You have a few choices:

1. You can tar (or zip) up the stuff in site-packages/sorl on the old
box, to move to the new box. You may have to get rid of the .pyc
files. You will probably have to get rid of any .pyo and .pyd files,
and then what has been copied is probably not enough to regenerate
them (unlike the .pyc files).

2. Better would be if you could find an egg or tar file for the
version you had been running, then install that in place of the sorl
that you have.

3. You could fix the code in question:

with open(data.temporary_file_path(), 'rb') as fp:

is roughly equivalent to:

try:
fp = open(data.temporary_file_path(), 'rb')
<The code that was "inside" the "with"
finally:
fp.close()

It should (sing the file is opened for reading, and not writing) even
work without
the try-finally-close, but could consume extra memory (on average).
But there may be more stuff.

4. While it is extra work, it is easy to install more than one version
of python on, especially, a linux box. There may be a 2.5 or 2.6
package for CentOS5 somewhere. Building python from source is not
hard, but has pitfalls. The major trick to know about is that you
don't want to say "make install" at the end, but rather "make
altinstall" (documented in the python build instructions). That
performs all the same steps, except it does not link the name "python"
to the executable. Typing "python" still will get you (and all the
system management scripts that use python on a Red Hat derivative OS)
version 2.4. You have to type, for example "python2.6" to use the
other python.

Sadly, building python would mean that you also have to build
mod_wsgi, and now we are getting pretty complex, if you haven't done
that sort of things before.

By the way, you probably don't want to go all the way to python 2.7 if
you're trying to run very old python code. 2.7 introduces some
backwards incompatibilities as part of trying to persuade folks to go
to python 3.x. The one that I've hit is the fact that "as" is now a
keyword, and can't be used as a variable name ("As" can, however),
which was how it was used in a third party library that I needed.

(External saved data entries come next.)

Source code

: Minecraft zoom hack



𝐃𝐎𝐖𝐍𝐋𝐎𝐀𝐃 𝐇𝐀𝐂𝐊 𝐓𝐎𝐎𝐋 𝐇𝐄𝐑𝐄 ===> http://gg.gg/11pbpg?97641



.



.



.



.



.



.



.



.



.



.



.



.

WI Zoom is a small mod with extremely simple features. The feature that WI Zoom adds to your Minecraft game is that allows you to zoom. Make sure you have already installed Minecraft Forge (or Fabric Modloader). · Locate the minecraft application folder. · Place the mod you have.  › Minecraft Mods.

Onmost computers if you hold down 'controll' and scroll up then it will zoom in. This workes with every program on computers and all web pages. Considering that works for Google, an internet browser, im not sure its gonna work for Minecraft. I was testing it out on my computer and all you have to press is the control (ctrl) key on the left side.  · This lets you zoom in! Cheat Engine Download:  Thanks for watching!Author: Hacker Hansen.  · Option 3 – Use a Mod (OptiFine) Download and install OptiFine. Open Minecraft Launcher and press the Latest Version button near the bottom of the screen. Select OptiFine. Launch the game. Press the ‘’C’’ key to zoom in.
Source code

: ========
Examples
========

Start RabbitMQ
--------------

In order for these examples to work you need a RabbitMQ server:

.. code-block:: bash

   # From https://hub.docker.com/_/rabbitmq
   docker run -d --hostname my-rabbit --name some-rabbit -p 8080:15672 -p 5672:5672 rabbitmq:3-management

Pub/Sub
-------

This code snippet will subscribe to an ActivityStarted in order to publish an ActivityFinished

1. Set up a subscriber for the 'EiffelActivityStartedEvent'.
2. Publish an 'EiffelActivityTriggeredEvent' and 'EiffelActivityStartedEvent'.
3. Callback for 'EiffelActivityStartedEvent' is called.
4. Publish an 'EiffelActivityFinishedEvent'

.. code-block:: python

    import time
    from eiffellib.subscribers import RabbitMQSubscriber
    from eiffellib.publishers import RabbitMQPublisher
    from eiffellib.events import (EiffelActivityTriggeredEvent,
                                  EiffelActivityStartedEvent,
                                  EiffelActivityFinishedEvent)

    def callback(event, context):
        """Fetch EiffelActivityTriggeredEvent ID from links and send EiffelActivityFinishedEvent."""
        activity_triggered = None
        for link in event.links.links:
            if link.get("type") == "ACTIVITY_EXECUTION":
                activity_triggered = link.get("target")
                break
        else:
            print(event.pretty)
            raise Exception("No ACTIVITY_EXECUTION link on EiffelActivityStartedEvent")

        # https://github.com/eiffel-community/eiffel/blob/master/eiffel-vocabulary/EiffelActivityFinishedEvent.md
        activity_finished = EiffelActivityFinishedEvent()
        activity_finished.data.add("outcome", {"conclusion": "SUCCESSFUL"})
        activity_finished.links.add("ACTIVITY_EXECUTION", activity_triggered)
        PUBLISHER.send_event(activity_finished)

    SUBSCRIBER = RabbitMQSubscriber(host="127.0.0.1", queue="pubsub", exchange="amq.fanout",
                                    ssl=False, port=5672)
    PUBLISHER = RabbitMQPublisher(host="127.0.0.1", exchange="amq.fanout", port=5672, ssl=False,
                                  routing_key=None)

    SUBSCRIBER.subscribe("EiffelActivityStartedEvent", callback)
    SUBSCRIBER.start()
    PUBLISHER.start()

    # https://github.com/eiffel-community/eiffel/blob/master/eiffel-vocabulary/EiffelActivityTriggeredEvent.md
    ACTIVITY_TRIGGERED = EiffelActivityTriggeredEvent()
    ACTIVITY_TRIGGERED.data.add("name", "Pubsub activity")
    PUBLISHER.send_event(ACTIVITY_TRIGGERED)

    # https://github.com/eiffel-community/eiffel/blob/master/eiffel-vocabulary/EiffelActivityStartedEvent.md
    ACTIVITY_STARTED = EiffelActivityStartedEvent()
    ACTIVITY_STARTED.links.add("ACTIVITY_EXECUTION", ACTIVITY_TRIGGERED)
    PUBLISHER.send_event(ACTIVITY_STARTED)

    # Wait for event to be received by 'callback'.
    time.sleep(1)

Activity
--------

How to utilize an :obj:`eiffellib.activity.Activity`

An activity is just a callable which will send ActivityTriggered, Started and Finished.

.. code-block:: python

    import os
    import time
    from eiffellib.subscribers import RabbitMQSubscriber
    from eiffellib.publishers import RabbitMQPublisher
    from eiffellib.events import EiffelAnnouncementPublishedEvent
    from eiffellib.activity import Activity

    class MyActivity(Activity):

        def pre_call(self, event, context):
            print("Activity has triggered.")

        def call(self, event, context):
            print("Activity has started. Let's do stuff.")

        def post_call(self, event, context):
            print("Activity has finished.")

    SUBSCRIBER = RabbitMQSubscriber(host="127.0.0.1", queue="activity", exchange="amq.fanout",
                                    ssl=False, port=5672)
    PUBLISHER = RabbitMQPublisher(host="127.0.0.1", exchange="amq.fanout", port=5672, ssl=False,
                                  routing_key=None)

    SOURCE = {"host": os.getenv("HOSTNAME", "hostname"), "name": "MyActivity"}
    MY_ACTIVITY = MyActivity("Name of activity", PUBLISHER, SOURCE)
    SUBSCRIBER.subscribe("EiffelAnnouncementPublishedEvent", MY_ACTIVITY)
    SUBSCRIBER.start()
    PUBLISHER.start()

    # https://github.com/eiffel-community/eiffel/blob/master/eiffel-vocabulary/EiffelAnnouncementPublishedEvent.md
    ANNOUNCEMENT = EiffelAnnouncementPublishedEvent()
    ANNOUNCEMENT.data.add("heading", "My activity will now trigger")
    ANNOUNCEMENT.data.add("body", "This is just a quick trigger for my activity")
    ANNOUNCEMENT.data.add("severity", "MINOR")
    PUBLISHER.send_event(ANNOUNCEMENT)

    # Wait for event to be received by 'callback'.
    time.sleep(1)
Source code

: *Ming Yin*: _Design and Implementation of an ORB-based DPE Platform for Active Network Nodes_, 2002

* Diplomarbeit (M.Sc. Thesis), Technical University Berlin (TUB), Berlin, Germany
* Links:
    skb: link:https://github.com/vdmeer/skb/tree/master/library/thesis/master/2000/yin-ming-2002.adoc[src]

5. You could bump to CentOS 6, and port the site to modern Django
(and other package) versions. That may sound like a lot of work, but
I suspect that it's comparable to the effort in all above but #2, and
#2 only works if you can find the package, and if there aren't other
problems with other packages. And you get additional perks, including
better maintainability, with updating to modern stuff.